Seems I was quoted in another SSWUG email daily newsletter a while back. The topic of conversation for quite a few days was index fragmentation and how to handle it.
The link above may not work well for everyone as I can’t find a way to get a bookmark to take you directly to the quotation, but below is the original topic and my response quoted in the newsletter on 07/07/2010.
Index Defragmentation – How Often Do You See the Need?
Once again, on the list servers here on SSWUG there is a solid discussion about index defragmentation and an application that sets up maintenance plans.
First, a question – please take just a minute and let me know – how often (on average, yes I realize it is variable) do you find yourself needing to defragment your indexes on your production databases?

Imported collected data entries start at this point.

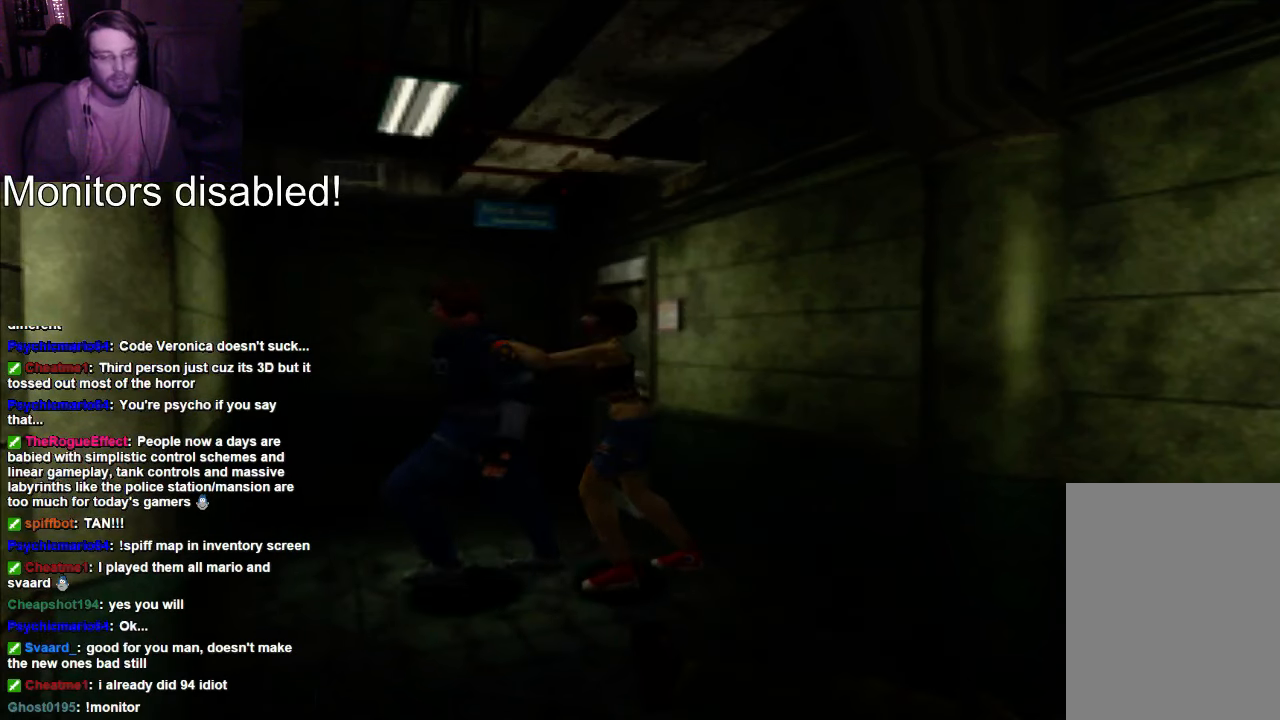
{"dt_ms": 500, "buttons": [], "left_stick": "center", "right_stick": "center", "events": []}
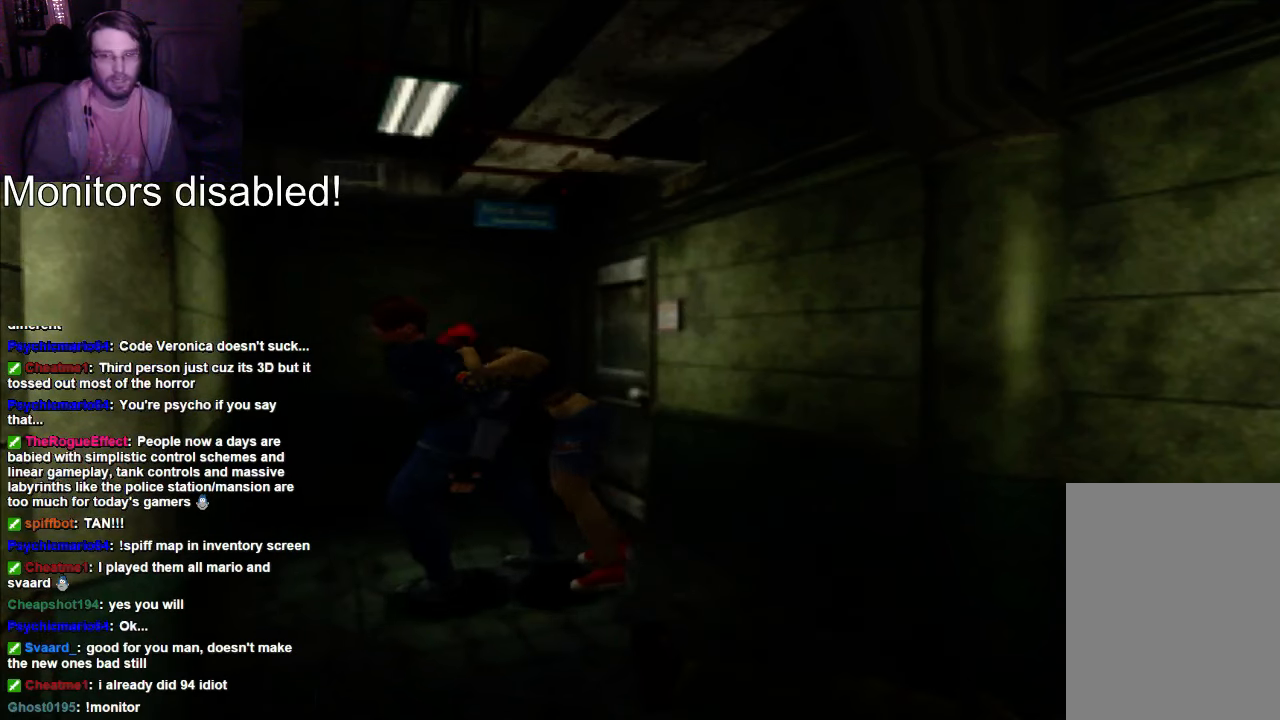
{"dt_ms": 500, "buttons": [], "left_stick": "center", "right_stick": "center", "events": []}
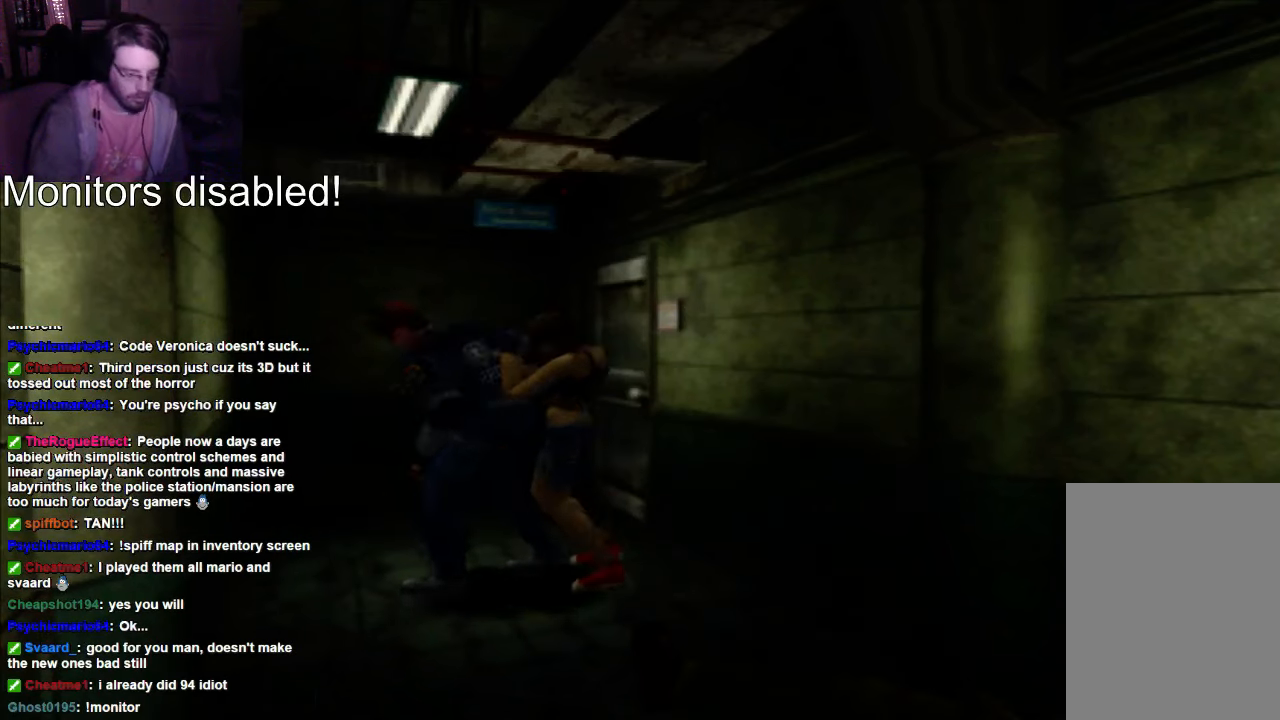
{"dt_ms": 500, "buttons": [], "left_stick": "center", "right_stick": "center", "events": []}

…and here’s Patrick’s experience – “We have a variety of systems that we support (120 servers/150 instances (2000/2005/2008)) and my experience shows that for many systems we are able to simply ignore the fragmentation levels because the performance of the system is not negatively impacted enough by the fragmentation to become a squeaky wheel. That said, however, some of our largest systems (0.5TB to 0.8TB in size with tables approaching 120GB) require outages and defragmentation every 6 months to keep performance at an acceptable level. We have a custom built SProc that we run on a weekly basis on the majority of the systems that sends us an email based report on the fragmentation levels of the indexes and also has internal logic to identify what actions should be taken based on best practices (defrag/rebuild/drop & recreate). This rarely gives us any grief and I feel we’ve effectively addressed fragmentation from a performance standpoint enterprise wide.
Yes, you will likely find some heavily fragmented tables/indexes here and there, but by and large we have very few performance complaints that can be tracked down specifically to fragmentation (I feel due to the process we have and use). 9 times out of 10 it’s an I/O bottleneck or someone running a report where it shouldn’t be run.”